#### Supplied passage ####
Rogue Credit Union
- Type: Not-for-profit
- Industry: Banking and Finance
- Founded: 1956
- Headquarters: Medford, Oregon, United States
- Area served: Coos County, Oregon; Del Norte County, California; Curry County, Oregon; Douglas County, Oregon; Jackson County, Oregon; Josephine County, Oregon; Klamath County, Oregon; Malheur County, Oregon; Payette County, Idaho;
- Key people: Matt Stephenson (CEO)
- Services: Financial services · Retail banking · Online banking · Mobile banking · Investment services
- Total assets: US$3.33 billion (September 2023)
- Website: www.roguecu.org

= Rogue Credit Union =

Rogue Credit Union, formerly Rogue Federal Credit Union, is an American Oregon State chartered credit union and financial holding company headquartered in Medford, Oregon, United States. As of 2022, the credit union's assets are US$3.70 billion. Rogue Credit Union's branch network serves Southwest Oregon counties of Coos, Curry, Douglas, Jackson, Josephine, Malheur and Klamath County, as well as Payette County in Idaho and Del Norte County, California.

== History ==
Rogue Credit Union was founded as Jackson County Teachers Federal Credit Union (JCTFCU) in 1956 by 10 Southern Oregon teachers. Membership was originally open to public school employees in Jackson County, employees of the credit union, members of their immediate families, and organizations to which these people belonged.
####
## Exercise aim
Extend the Rogue Credit Union article past its final sentence, continuing the history section.
#### Source material ####
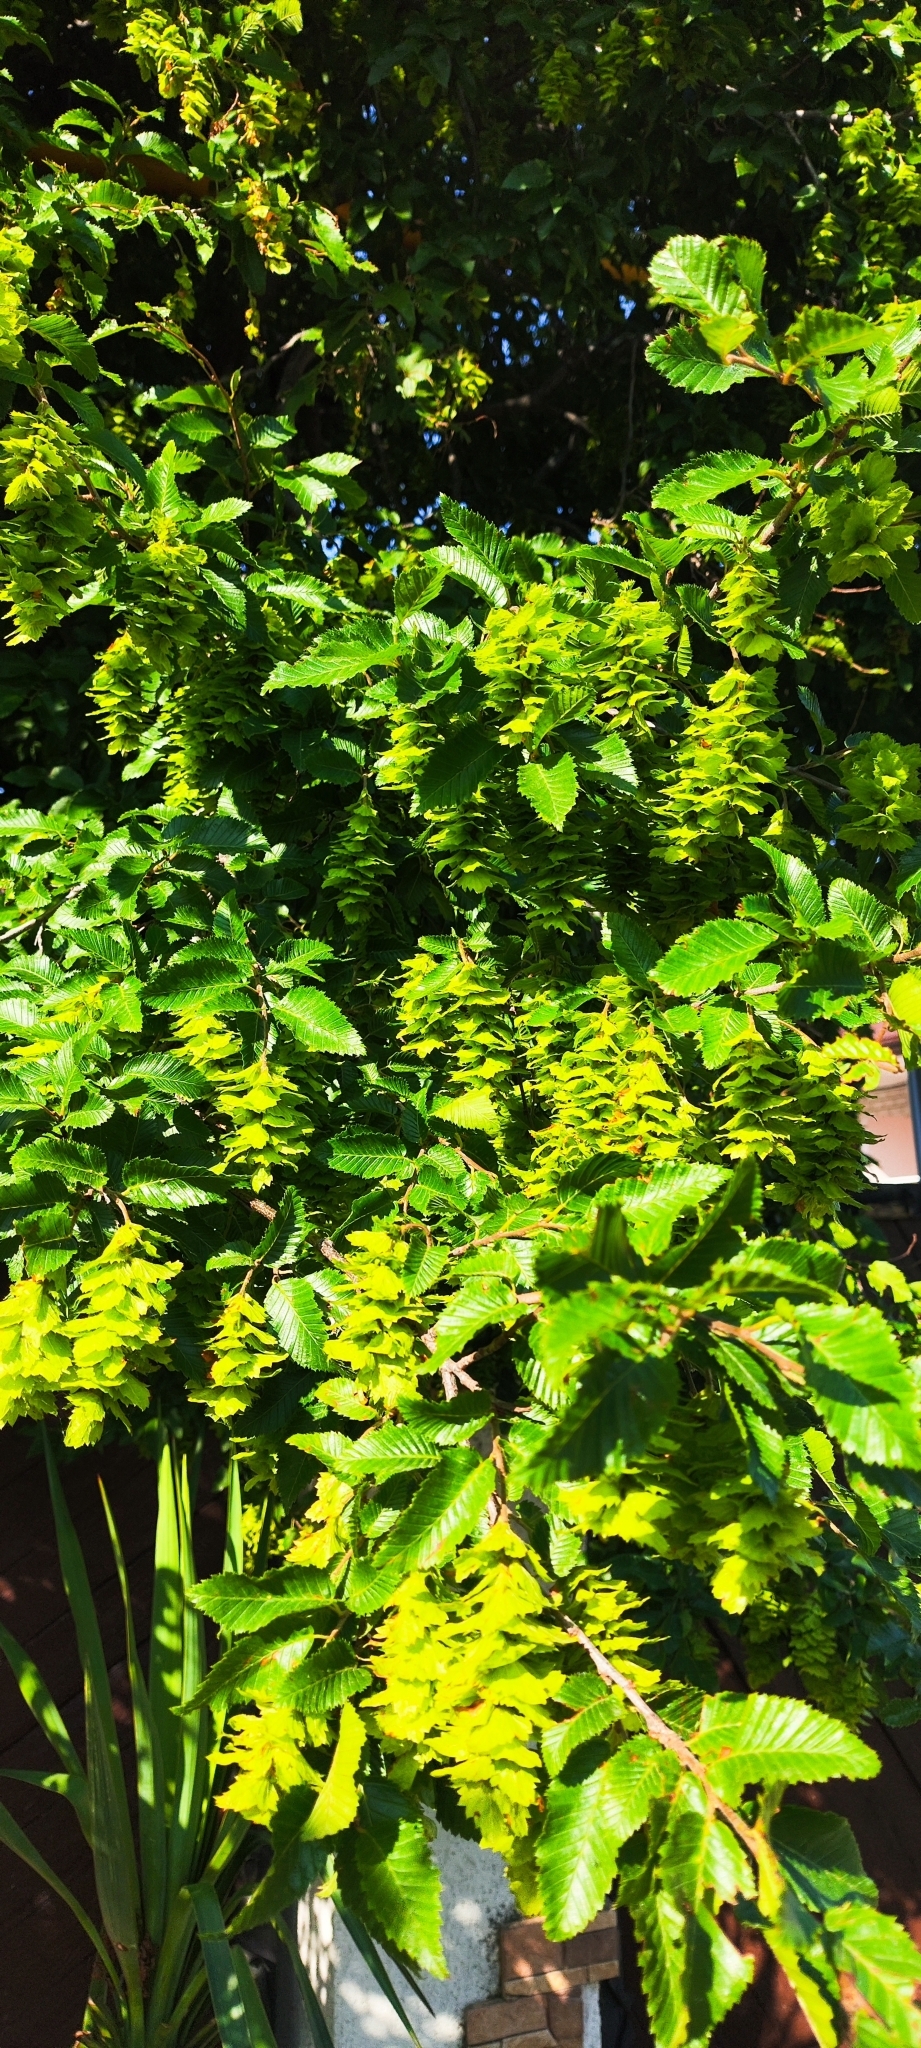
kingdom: Plantae
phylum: Tracheophyta
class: Magnoliopsida
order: Fagales
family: Betulaceae
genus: Carpinus
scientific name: Carpinus orientalis
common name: Eastern hornbeam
####
## Result of this exercise
Jackson County Teachers Federal Credit Union changes its name to Jackson Public Service Federal Credit Union expanding membership for city, county, state, and school employees. The name was changed to Rogue Federal Credit Union following a merger in 1982 which also added federal employees to eligibility. Later In 1977, the credit union began offering checking accounts and expanded its charter as a community based credit union.

In 2000, Rogue Credit Union had 32,000 members and US$185 million in assets, and was approved in 2001 by the National Credit Union Administration to expand their branch network into Josephine and Klamath County.

Rogue Credit Union purchased and assumed Chetco Federal Credit Union in 2012 from the National Credit Union Administration, acquiring branches in Curry, Coos County, Oregon and Del Norte County, California, with a total combined membership of 71,000 members and US$809 million in assets. In 2021, a merger with Malheur Federal Credit Union brought Rogue Credit Union into Eastern Oregon and Western Idaho.

After the mass shooting at Umpqua Community College in Roseburg, Oregon, Rogue Credit Union raised funds to support the victims in the shooting, and planned on giving up to $7,500 to them.

In January 2016, Gene Pelham, CEO of Rogue Credit Union 2007-2022, began a three-year term on the Federal Reserve System's Twelfth District Community Depository Institutions Advisory Council in San Francisco, California. The council meets twice a year, submitting input to senior Federal Reserve Bank management on different bank and economic conditions and policies.

The credit union reached US$1.137 billion in assets in April 2016, a milestone in the company's history. Circa 85 percent, or $860.4 million, of the credit union assets, is presently tied up in loans and $154 million is invested in government-backed bonds and securities. Gene Pelham, said that his organization's growth rate is "among the top five credit unions in the country."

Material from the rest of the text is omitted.